Let $G$ be a group. The following statements hold. (a) If $G$ has nontrivial centre $C$, then $G / C$ has trivial centre. (b) If $G \neq 1$, there exists a nontrivial homomorphism $h : \mathbb { Z } \rightarrow G$. (c) If $| G | = p ^ { 3 }$, for $p$ a prime, then $G$ is abelian. (d) If $G$ is nonabelian, then it has a nontrivial automorphism.
Let $h : \mathbb { C } \rightarrow \mathbb { C }$ be an analytic function such that $h ( 0 ) = 0 ; h \left( \frac { 1 } { 2 } \right) = 5$, and $| h ( z ) | < 10$ for $| z | < 1$. Then, (a) the set $\{ z : | h ( z ) | = 5 \}$ is unbounded by the Maximum Principle; (b) the set $\left\{ z : \left| h ^ { \prime } ( z ) \right| = 5 \right\}$ is a circle of strictly positive radius; (c) $h ( 1 ) = 10$; (d) regardless of what $h ^ { \prime }$ is, $h ^ { \prime \prime } \equiv 0$.

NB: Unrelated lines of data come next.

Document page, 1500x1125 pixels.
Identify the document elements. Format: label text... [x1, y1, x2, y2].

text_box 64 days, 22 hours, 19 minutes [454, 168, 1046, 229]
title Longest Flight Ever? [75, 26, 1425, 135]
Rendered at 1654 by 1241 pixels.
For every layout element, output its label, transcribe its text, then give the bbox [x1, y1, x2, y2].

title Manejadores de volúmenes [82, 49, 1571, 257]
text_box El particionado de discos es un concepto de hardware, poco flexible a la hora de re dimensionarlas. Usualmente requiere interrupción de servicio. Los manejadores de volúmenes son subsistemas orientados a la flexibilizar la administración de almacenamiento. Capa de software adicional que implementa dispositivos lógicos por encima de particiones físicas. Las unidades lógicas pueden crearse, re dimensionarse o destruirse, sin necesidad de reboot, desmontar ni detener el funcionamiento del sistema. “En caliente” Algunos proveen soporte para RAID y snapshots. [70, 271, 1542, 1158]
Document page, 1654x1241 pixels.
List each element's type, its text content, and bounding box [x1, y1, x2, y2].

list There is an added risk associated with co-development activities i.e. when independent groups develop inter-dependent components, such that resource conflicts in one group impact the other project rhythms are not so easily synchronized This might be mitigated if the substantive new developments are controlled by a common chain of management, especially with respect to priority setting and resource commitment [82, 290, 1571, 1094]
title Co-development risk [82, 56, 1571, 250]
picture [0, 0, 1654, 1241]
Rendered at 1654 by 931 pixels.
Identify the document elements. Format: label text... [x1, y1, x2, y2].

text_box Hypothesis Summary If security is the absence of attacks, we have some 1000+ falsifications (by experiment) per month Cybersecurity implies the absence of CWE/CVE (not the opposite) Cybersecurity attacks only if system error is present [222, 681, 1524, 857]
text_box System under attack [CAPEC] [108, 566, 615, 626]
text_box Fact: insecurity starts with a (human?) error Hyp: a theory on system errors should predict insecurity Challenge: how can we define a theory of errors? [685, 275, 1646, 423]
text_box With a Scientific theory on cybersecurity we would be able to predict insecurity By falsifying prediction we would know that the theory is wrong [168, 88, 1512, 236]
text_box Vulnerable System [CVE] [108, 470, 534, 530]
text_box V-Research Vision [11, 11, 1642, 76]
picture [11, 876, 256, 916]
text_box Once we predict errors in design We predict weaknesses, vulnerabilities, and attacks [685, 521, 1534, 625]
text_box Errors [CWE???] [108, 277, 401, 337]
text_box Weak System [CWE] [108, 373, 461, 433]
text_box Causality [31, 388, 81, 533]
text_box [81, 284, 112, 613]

Let $G$ be a finite subgroup of $\mathrm{GL}_n(\mathbb{k})$ where $\mathbb{k}$ is an algebraically closed field. Choose the correct statement(s) from below: (A) Every element of $G$ is diagonalizable; (B) Every element of $G$ is diagonalizable if $\mathbb{k}$ is an algebraic closure of $\mathbb{Q}$; (C) Every element of $G$ is diagonalizable if $\mathbb{k}$ is an algebraic closure of $\mathbb{F}_p$; (D) There exists a basis of $\mathbb{k}^n$ with respect to which every element of $G$ is a diagonal matrix.
Let $G$ be a group and $N$ be a proper normal subgroup. Pick the true statement(s) from below. (A) If $N$ and the quotient $G / N$ is finite, then $G$ is finite. (B) If the complement $G \backslash N$ of $N$ in $G$ is finite, then $G$ is finite. (C) If both $N$ and the quotient $G / N$ are cyclic, then $G$ is cyclic. (D) $G$ is isomorphic to $N \times G / N$.
Pick the correct statement(s) from below. (A) There exists a finite commutative ring $R$ of cardinality 100 such that $r ^ { 2 } = r$ for all $r \in R$. (B) There is a field $K$ such that the additive group ( $K , +$ ) is isomorphic to the multiplicative group ( $K ^ { \times } , \cdot$ ). (C) An irreducible polynomial in $\mathbb { Q } [ x ]$ is irreducible in $\mathbb { Z } [ x ]$. (D) A monic polynomial of degree $n$ over a commutative ring $R$ has at most $n$ roots in $R$.
Let $k$ be a finite field of characteristic $p > 2$ and $G$ the subgroup of $\mathrm { GL } _ { 2 } ( k )$ consisting of all matrices whose first column is $\left[ \begin{array} { l } 1 \\ 0 \end{array} \right]$. Pick the correct statement(s) from below. (A) $G$ is a normal subgroup of $\mathrm { GL } _ { 2 } ( k )$. (B) $G$ is a $p$-group. (C) $\left\{ \left[ \begin{array} { l l } 1 & a \\ 0 & 1 \end{array} \right] : a \in k \right\}$ is a normal subgroup of $G$. (D) $G$ is abelian.
Let $M _ { n } ( \mathbb { R } )$ be the space of $n \times n$ real matrices. View $M _ { n } ( \mathbb { R } )$ as a metric space with $$d \left( \left[ a _ { i , j } \right] , \left[ b _ { i , j } \right] \right) : = \max _ { i , j } \left| a _ { i , j } - b _ { i , j } \right|$$ Let $U \subset M _ { n } ( \mathbb { R } )$ be the subset of matrices $M \in M _ { n } ( \mathbb { R } )$ such that $\left( M - I _ { n } \right) ^ { n } = 0$. (A) $U$ is closed. (B) $U$ is open. (C) $U$ is compact. (D) $U$ is neither closed or open.